Yet, deep down, Zepheera longed for the days
of her youth. Not being able to physically age certainly did not mean she
didn’t feel old every now and then, though nowadays it was
quite a common feeling for her. She missed being nineteen with a boyfriend, not
knowing what the future would hold and frankly not caring. It seemed to her
that Rose Tyler had settled on the life that Zepheera would give anything to
have back. And here they were: both stuck in the Powell Estate with no
prospects whatsoever.

Zepheera supposed, if she were human-sized
rather than four and a half inches tall (or vice versa), she and Rose Tyler
might be kindred spirits. But for now, neither Tyler knew of Zepheera’s
existence and it was going to stay that way.

Then one night, her sleep was disturbed by an
unusual commotion out in the humans’ part if the house. Lots of loud talking,
telly blaring something awful, and constant vibrations betraying the giant
being’s every movement. As her head cleared, Zepheera decided that something
important and worth checking out was going on. So she trudged through her many
passages and lifts through the walls until she could enter a small vent high up
the wall in the main area of the house. She could see everything and nobody
could see her.

Rose was sitting numbly on the couch while
her mother paced the room with the telephone, calling each and every one of her
friends about what had happened to her daughter. According to her and the
television, Rose’s shop had exploded. Police were investigating and Jackie was
raving about demands for compensation.

When Rose’s boyfriend Mickey showed up,
Zepheera gathered that the worst was over. She’d heard enough to know what to
expect in the morning. Rose wouldn’t be going out tomorrow, but she might mope
around enough for Zepheera to make a short supply run. She had enough food to
last her a while if worst came to worst.

The last thing she saw or heard as she turned
to go back to bed was Rose sending Mickey off with a plastic arm.
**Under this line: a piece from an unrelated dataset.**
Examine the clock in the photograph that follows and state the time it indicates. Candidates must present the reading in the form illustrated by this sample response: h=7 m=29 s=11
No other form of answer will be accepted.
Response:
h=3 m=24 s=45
She spent the next morning determining which
foods in her meager pantry would go bad sooner if she didn’t eat them right
away when a new male voice rang through the house. She couldn’t hear what he
was saying from inside the walls, but she immediately abandoned her chore to
investigate this newcomer,  grabbing her
borrowing equipment on the way out. She’d need to know if this man was going to
be around often or not.

He was very odd to watch, she found as she
peered down from her usual vent. While Rose made him coffee, he wandered the
entire room touching everything: he commented on a tabloid, flipped through a
book and declared it had a sad ending, and made a mess of a deck of playing
cards. Zepheera pitied Rose, who was trying to make conversation with this man
who was clearly not paying much attention to her.

Then talk of the police arose, at least from
Rose’s end, and Zepheera honed in on her speech. It was hard to tell, but it
seemed like Rose knew that the man was somehow involved with
the destruction of her job.

Everything happened so fast after that. The
mystery man was attacked by the plastic arm from then night before, and then it
turned on Rose. The man disabled it with some kind of device, a tube-like thing
with a glowing blue light on the end, and before anyone knew it, he was off.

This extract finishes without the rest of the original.